Markets weren’t built in a day

26 march 2014

The TRADE, 2014, issue 39

Vladimir Kurlyandchik, business development director, ARQA Technologies, puts the case for financial markets participants and providers focusing on long-term growth.

If the last decade has taught us anything it is that rapid growth is not sustainable growth. Moreover, it has reminded us that rapid growth has a habit of ending with a crash. Whether we’re talking about an economy, an industry or a company, sustainable growth comes from investing time and effort to achieve incremental gains over the long term.

The global financial markets are recovering from an unprecedented crash, particularly in developed markets. Both market participants and market infrastructures must come to terms with a regulatory framework and economic environment which makes growth of any sort uncertain. In developing economies, there are also major structural changes to the financial markets. New legislation and new market structures are being introduced to facilitate new financial services and new investment flows. In all cases, from west to east, the emphasis is on building for long-term growth. But there is plenty of evidence that we have not yet found the right balance.

Competitive advantage

Perhaps understandably, risk management is most commonly discussed at present in terms of compliance with regulation and changes to market structure. But we should not forget that it can also be a powerful source of competitive advantage. Sophisticated risk management techniques are required, for example, to optimise collateral requirements relating to client trades. The more able a broker is to manage market and other related risks, the greater its appetite to take on more business and execute it cost-effectively.

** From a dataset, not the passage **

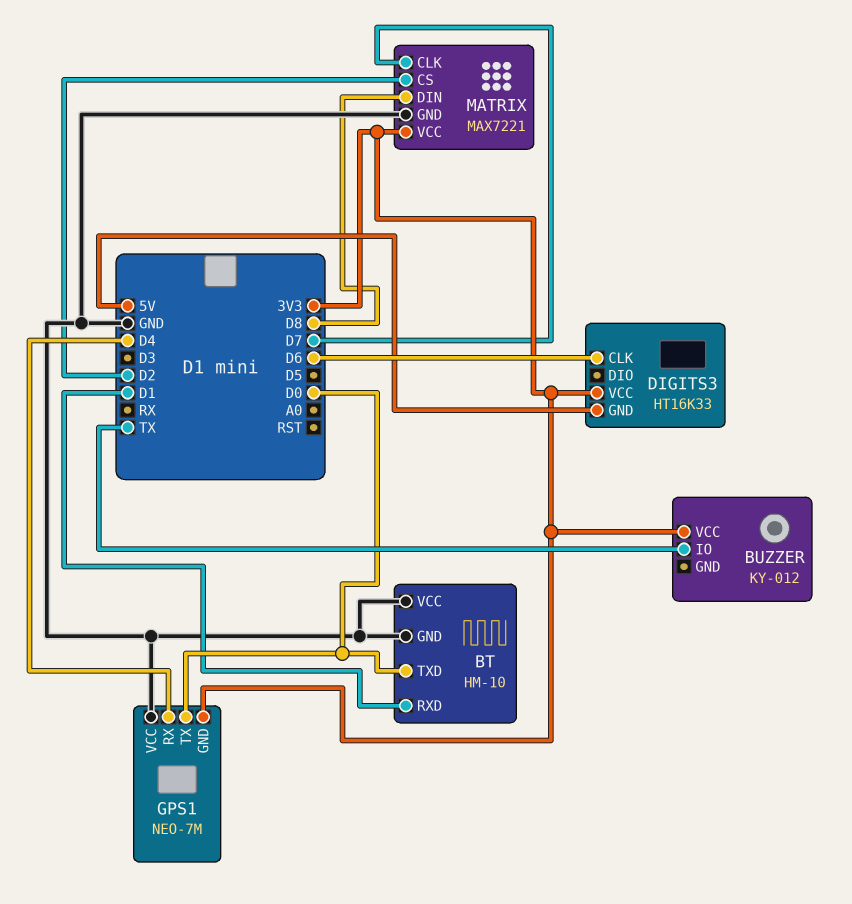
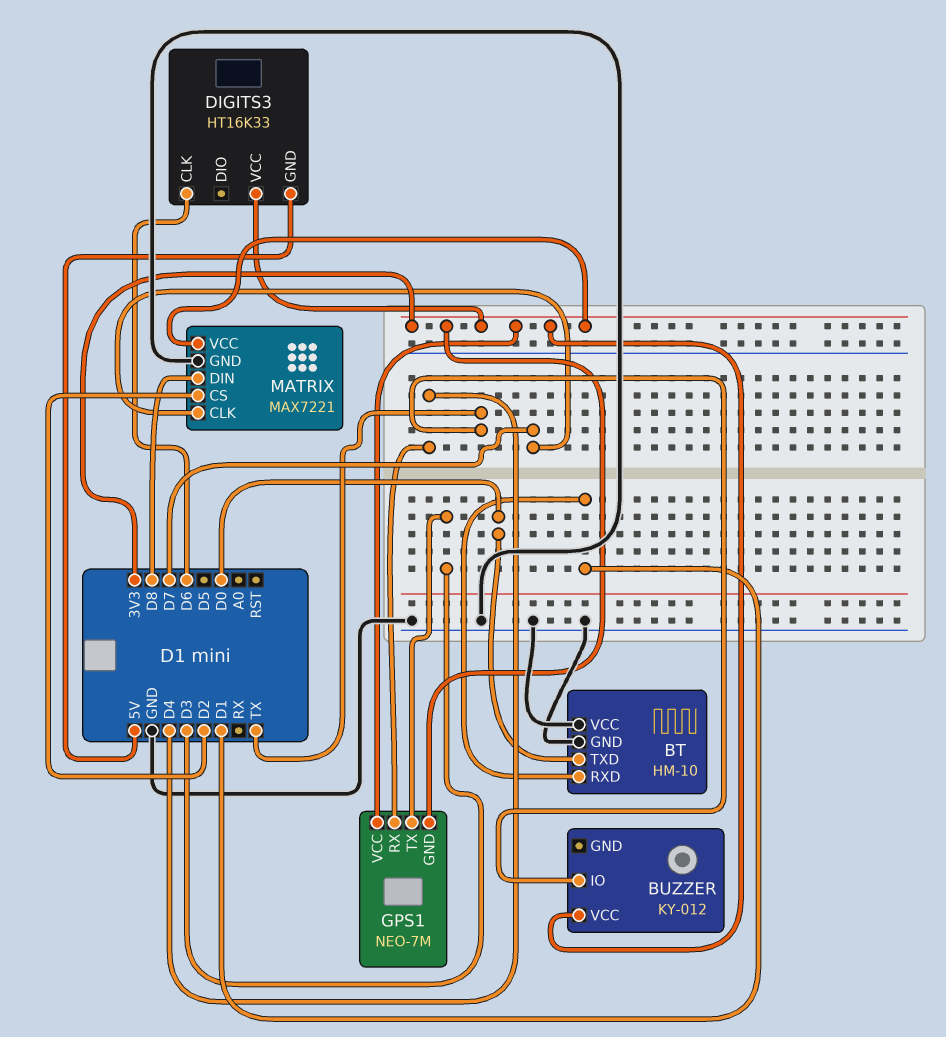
GPS1 pin TX: D0 -> D3
GPS1 pin VCC: GND -> 3V3

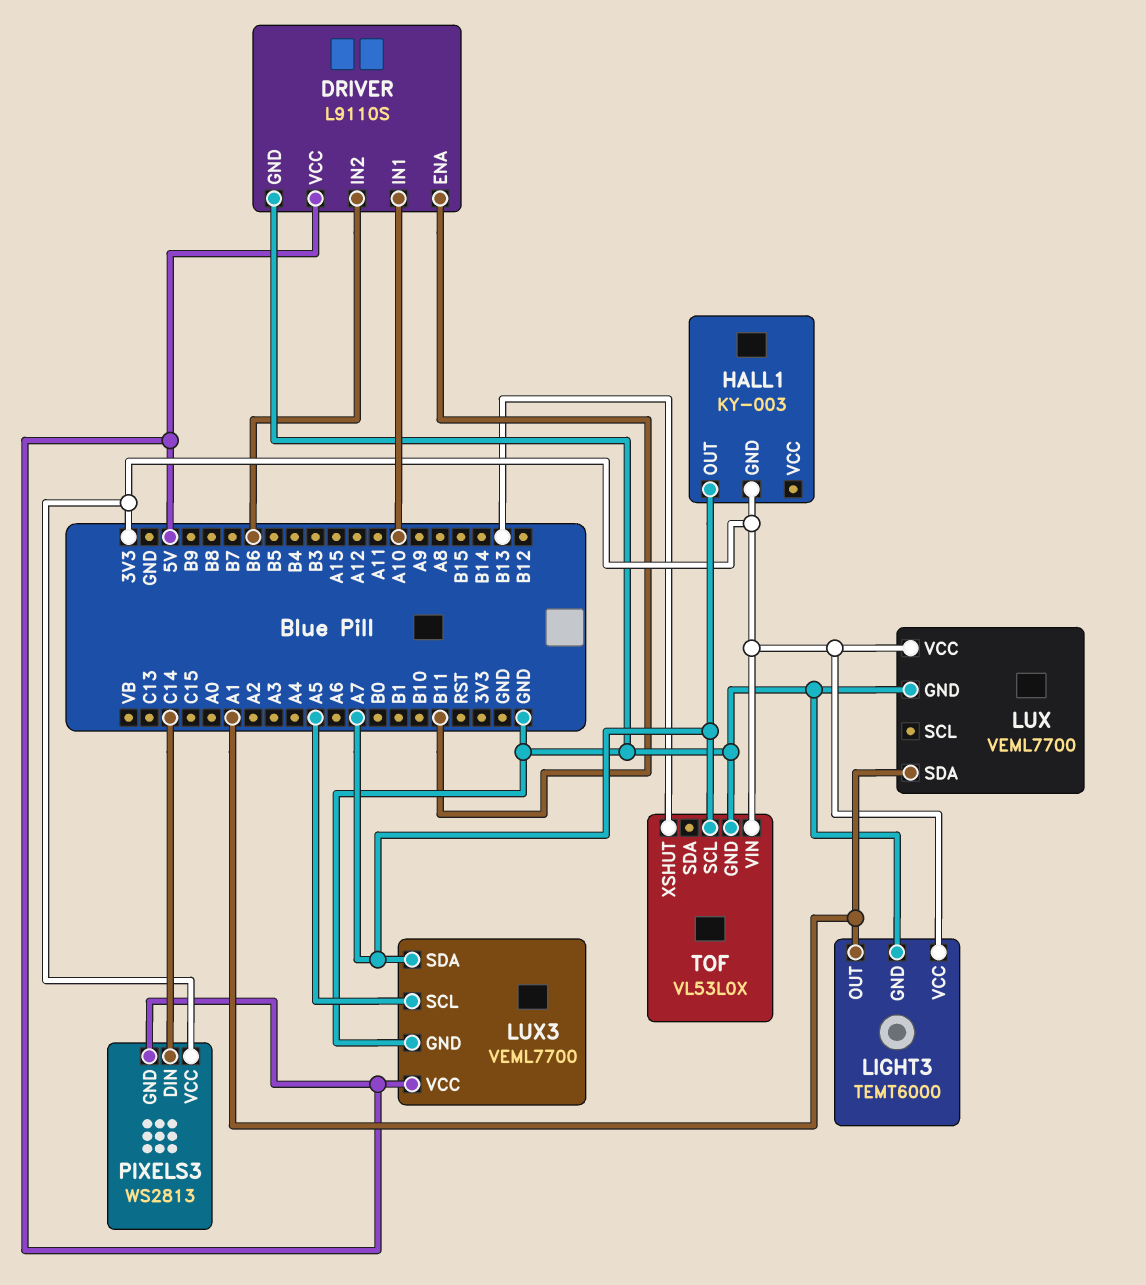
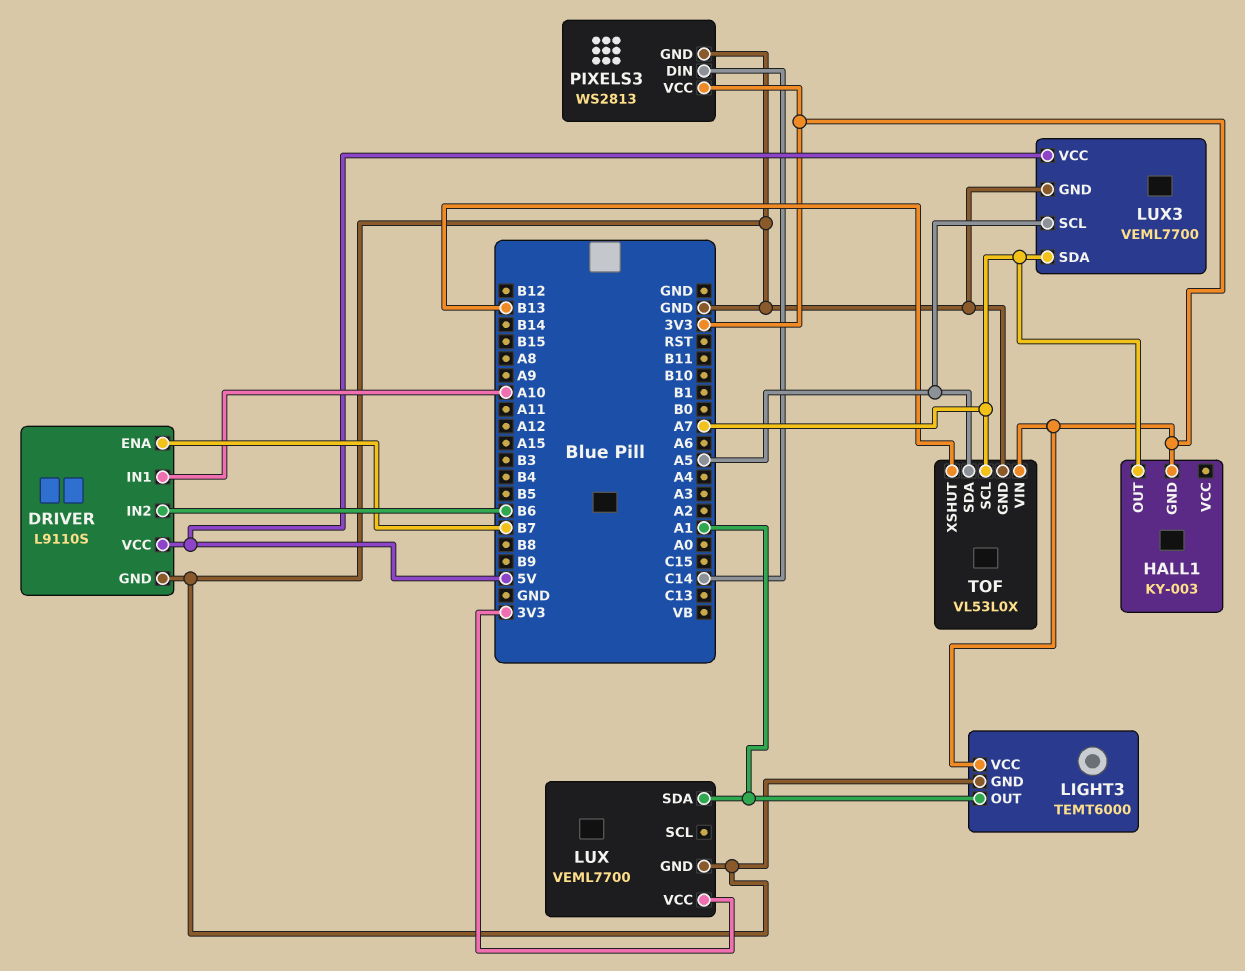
DRIVER pin ENA: B11 -> B7
PIXELS3 pin GND: 5V -> GND
TOF pin SDA: none -> A5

Indeed, in the prevailing economic climate, it is hard to generate alpha consistently in a single asset class, sector or geography. To provide returns for the end-investor, intermediaries must be flexible and nimble enough to identify and pursue many different investment ideas across the globe. As such, collateral optimisation is a vital support for any cost-effective diverse investment strategy. Any portfolio that contains a wide range of instruments must be risk-optimised to identify offsetting exposures and opportunities to minimise collateral requirements in order to pass on maximum value to investors.

There is a particular opportunity for sell-side firms that can estimate the collateral requirements of clients’ trades on pre-trade basis. For example, there may be an opportunity to arbitrage between correlated instruments, e.g. an equity and an index future. But if market risk is not calculated correctly, the broker might artificially limit the transaction, thus limiting its upside potential.

Healthy rivalry?

Another feature of today’s financial markets that threatens long-term growth is the profit motive of exchanges. No longer member-owned infrastructure operators, but listed entities with commercial imperatives, exchanges have pursued various strategies to drive revenues in the face of falling volumes, many of which have put them in conflict with their core client base, the brokers. A mixture of regulatory and competitive developments mean that both brokers and exchanges offer risk management services to ensure clients’ trades are safely handled. As a result, it can be hard to identify who has control of or responsibility for the client order. Gaps in the chain remain unaddressed, leading to potential risks across a global financial market infrastructure which has not proven able to handle the race for speed.

Exchanges and brokers are treading on each others’ toes in other product areas too. Brokers have become venue operators, withdrawing liquidity from exchanges to trade instead on internal crossing networks, while exchanges have become algo providers, with Nasdaq, for example, offering VWAP and TWAP algos on its main US equity trading venue.

Competition – both between exchange operators and with broker-owned crossing networks –has contributed to a fragmented equity market, characterised by smaller order sizes, reduced volumes, less liquidity and lower levels of transparency. Incremental shortterm ebbs and flows in market share for providers must be set against a general, long-term decline in market size and a failure to recapture the trust of the endinvestor. We cannot turn back the clock of course, but a market in which safety and efficiency are sacrificed for the sake of nanoseconds is not built to last.

Sourcing technology

In the financial markets landscape that is rapidly emerging, there are few short-cuts to growth. Volumes might be down, but margins have disappeared almost entirely. The OTC derivatives, high-yield bonds and proprietary trading desks of high-rolling legend have no future in today’s brokerage. Differentiation, therefore comes through client service and product innovation, the latter especially being driven by technology. But investment in technology can be a high-stakes game when traditional sources of revenue are scarce and regulators are imposing new liquidity and capital requirements.

Perhaps it is time for banks and brokers to reevaluate how they source technology and, specifically, whether they should develop closer, longer-term partnerships with the vendor community.

Even for tier one banks, it is no longer possible to rely on in-house resources for all technology development and maintenance needs. Rather than outsourcing lower value-add requirements, banks may find a partnership strategy yields better results in the long run. A close working relationship with a third-party technology provider can reduce costs and time to market, improve product design and make easier implementation and subsequent upgrades. Such partnerships work best when the vendor has a long-term interest in supporting the bank’s strategy, rather than a pure profit motive.

The path of any relationship never runs smoothly or consistently. Like any economy there are peaks and troughs, but these can be overcome by a commitment to the end goal of both parties.